La muerte y la pandemia

Antonio Sánchez González.
Antonio Sánchez González.

Por primera vez en la historia del capitalismo, las sociedades democráticas y sus gobiernos, excepto el de México, decidieron poner la protección de la vida y la salud por encima del dinero y la economía. Es probable que el deterioro actual de la creencia cristiana en “la muerte de la muerte” jugara un papel importante … Leer más

Por primera vez en la historia del capitalismo, las sociedades democráticas y sus gobiernos, excepto el de México, decidieron poner la protección de la vida y la salud por encima del dinero y la economía. Es probable que el deterioro actual de la creencia cristiana en “la muerte de la muerte” jugara un papel importante en esta decisión sobre una enfermedad que ya nos ha causado más 12 millones de víctimas. Cuando el cielo está vacío, y para gran parte de nuestros conciudadanos lo está desde que el número de católicos se redujo en el mundo durante el último siglo, el miedo a la muerte, a la suya propia, pero a veces aún más la de nuestros seres queridos, se vuelve omnipresente.

 

Como ha demostrado la obra del gran historiador medieval Philippe Aries, en una sociedad religiosa la muerte era aceptada como un momento en la vida, incluso como el nacimiento a una vida después de la muerte que se suponía que era infinitamente superior a la terrenal. En aquellos tiempos lejanos, la muerte era más a menudo predecible y preparada: en tiempos anteriores a los antibióticos, una simple herida podía ser fatal, los heridos y enfermos sentían que se acercaban a la muerte.
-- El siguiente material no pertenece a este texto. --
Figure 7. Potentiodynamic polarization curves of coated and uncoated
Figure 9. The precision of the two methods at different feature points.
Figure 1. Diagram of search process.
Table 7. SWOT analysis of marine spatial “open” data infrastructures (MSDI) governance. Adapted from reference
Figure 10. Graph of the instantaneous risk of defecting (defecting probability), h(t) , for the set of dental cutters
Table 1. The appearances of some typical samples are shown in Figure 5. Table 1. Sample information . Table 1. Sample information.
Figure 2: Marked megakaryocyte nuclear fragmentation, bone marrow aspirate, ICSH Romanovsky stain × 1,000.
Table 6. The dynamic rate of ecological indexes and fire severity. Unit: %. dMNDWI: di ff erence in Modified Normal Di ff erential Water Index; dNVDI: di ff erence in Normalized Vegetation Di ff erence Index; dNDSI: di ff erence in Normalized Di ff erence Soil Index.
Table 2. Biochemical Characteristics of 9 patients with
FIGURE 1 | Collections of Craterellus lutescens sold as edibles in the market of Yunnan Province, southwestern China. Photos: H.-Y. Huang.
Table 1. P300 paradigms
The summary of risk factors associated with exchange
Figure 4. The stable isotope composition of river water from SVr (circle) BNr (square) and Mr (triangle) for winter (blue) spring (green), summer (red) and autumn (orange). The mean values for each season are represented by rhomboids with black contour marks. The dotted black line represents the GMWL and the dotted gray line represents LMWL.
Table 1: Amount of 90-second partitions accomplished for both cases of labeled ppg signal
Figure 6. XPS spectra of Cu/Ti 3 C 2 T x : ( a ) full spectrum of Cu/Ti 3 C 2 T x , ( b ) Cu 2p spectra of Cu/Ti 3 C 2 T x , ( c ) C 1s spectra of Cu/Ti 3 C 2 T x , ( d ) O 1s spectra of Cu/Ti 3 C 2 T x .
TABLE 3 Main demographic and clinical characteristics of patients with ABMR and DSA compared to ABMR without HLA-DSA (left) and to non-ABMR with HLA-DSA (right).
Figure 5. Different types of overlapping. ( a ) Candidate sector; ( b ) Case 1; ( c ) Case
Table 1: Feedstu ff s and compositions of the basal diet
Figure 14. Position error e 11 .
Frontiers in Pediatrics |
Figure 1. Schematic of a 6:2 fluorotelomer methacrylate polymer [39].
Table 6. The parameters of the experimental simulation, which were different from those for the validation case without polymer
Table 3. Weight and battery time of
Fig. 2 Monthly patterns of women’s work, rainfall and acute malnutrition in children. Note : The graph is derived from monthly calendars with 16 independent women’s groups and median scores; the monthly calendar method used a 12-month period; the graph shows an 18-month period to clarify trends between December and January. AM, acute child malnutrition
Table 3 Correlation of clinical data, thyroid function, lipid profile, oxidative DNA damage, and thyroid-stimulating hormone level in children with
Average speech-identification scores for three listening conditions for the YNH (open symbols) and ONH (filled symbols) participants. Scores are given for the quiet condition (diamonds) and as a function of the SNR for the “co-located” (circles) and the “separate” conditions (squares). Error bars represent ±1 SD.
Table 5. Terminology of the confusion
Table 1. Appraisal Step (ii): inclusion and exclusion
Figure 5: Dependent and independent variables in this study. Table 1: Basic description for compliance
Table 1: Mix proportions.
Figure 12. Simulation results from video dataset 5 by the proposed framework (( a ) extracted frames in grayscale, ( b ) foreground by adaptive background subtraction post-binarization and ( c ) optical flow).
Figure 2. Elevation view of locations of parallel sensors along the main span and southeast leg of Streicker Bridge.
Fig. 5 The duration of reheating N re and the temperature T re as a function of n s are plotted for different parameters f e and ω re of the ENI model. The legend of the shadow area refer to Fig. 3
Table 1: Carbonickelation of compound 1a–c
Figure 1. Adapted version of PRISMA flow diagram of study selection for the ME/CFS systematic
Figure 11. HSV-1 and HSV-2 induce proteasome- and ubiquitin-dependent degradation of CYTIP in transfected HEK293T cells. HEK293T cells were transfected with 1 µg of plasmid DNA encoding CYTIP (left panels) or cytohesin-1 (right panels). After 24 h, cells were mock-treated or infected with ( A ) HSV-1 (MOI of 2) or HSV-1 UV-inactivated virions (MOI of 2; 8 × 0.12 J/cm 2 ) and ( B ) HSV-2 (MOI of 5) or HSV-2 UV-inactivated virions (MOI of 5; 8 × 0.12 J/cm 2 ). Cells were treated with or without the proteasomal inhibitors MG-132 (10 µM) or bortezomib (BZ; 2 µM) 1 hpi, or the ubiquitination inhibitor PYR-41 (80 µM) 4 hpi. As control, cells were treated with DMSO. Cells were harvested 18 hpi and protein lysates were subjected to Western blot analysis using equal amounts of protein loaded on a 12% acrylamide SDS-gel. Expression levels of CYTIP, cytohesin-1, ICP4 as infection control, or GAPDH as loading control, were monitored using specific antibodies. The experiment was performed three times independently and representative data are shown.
Los parientes, además, no buscaban dorarles la píldora sobre ello, porque era esencial en una perspectiva cristiana poder examinar la conciencia, tener el tiempo necesario para entregar el alma a Dios.

 

Hoy, todas las señales se han invertido. El homo democratus se ha involucrado en los poderosos lazos de sentimiento y apego a los seres queridos, lazos que lo expondrán más que nunca a los tormentos del duelo. Incluso ahora existen los tanatólogos. Nuestro apego a los que amamos es tal que tendemos a esconder tanto como sea posible de los enfermos su muerte inminente para que mantengan la esperanza. De ahí también el creciente deseo de una muerte indolora y rápida, idealmente durante su sueño, un deseo que contrasta con la relación con el final de la vida que caracterizó la antigüedad.

 

El individuo moderno demuestra así ser terriblemente frágil frente a todo lo que evoca la finitud humana, es decir, frente a la irreversibilidad de la muerte. Más expuestos, porque son más sensibles a la lógica del amor familiar que necesariamente empuja los apegos, y menos protegidos porque son menos creyentes que en siglos pasados, los humanos modernos estamos desconcertados, indefensos ante lo absurdo de una enfermedad mortal, en este caso ante un virus que a fuerza de mutaciones termina frustrando toda estrategia.

 

Las grandes religiones, especialmente el cristianismo, estaban al nivel del problema que planteaba la insoportable desaparición de un ser querido. Más que cualquier otra gran espiritualidad, el cristianismo ha hecho de la muerte de la muerte, la promesa de reencuentro en una vida futura con aquellos que hemos amado en ella, el corazón del corazón de su mensaje, de sus buenas nuevas. Por otro lado, las filosofías de la muerte que afirman, como la de Epicuro, que “la muerte no es nada para nosotros”, parecerían todo menos profundas.

 

El argumento aparentemente lógico de que la muerte no debe temerse ya que “cuando está, ya no estamos, y cuando estamos es la que no está”, nunca ha ayudado a nadie a superar la angustia. Al asegurarse de que el amor es más fuerte que la muerte, el célebre episodio de la resurrección de Lázaro está al nivel del problema planteado. Simplemente, requiere fe y nuestros contemporáneos la han perdido en los últimos cincuenta años, lo que explica en gran medida la actitud que es hoy la de nuestras sociedades seculares frente a la pandemia, y en particular el hecho de que nuestras autoridades la hayan aplicado de una manera que a veces es tan quisquillosa como improvisada, un principio de precaución absoluto.

 

Ante esta primacía de la protección de la vida y la salud, nuestros conciudadanos son presas de un gran cansancio y, sin embargo, de una paciencia extrema: de un gran cansancio porque no vemos el final del túnel, pero también de una paciencia extrema porque aparte de criticar la gestión política de la crisis sea o no para ayudar a los gobiernos a corregir sus errores, lo mejor que podemos hacer es protegernos unos a otros.